[Data records — start]

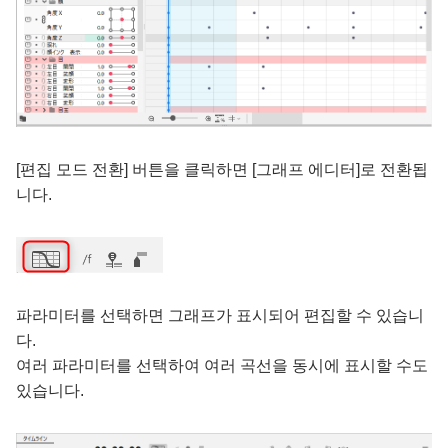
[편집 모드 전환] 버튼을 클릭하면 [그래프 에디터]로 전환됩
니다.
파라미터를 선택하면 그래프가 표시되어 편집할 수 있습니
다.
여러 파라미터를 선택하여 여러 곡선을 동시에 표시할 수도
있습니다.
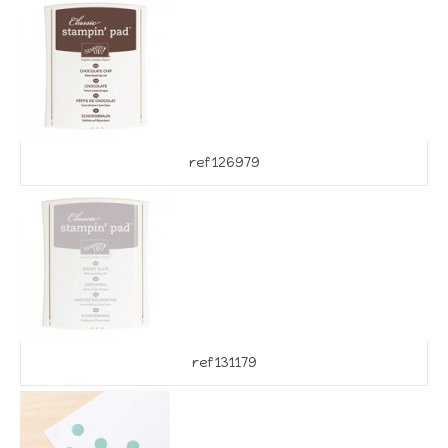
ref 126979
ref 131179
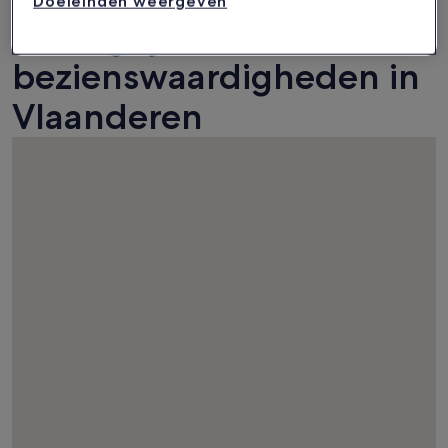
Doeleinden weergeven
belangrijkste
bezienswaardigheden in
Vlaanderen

[Data records — finish]
[Data records — start]

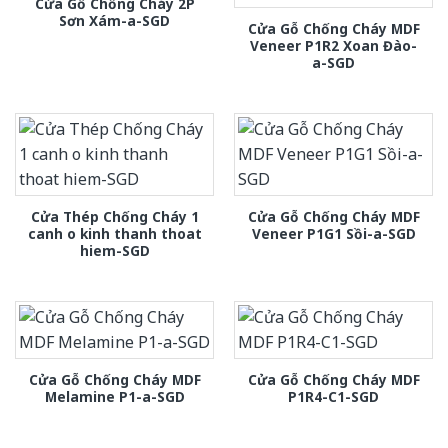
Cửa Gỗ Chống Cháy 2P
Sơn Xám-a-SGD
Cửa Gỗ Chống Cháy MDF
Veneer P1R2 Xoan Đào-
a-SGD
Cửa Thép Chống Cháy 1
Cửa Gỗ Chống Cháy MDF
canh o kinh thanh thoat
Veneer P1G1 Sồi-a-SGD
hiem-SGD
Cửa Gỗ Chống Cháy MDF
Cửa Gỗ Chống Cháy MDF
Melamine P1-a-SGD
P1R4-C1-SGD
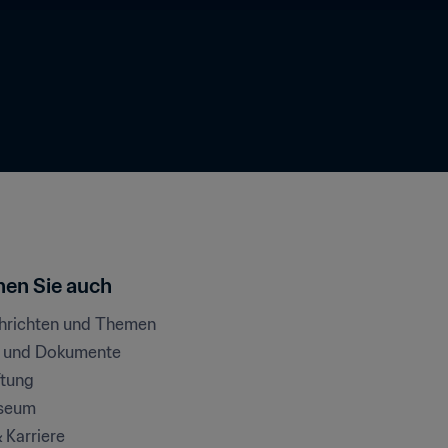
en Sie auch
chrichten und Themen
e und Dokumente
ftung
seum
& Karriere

[Data records — finish]

Pick out each line in the entries above that contains the string "파라미터를". Treat the match as case-sensitive.

파라미터를 선택하면 그래프가 표시되어 편집할 수 있습니
여러 파라미터를 선택하여 여러 곡선을 동시에 표시할 수도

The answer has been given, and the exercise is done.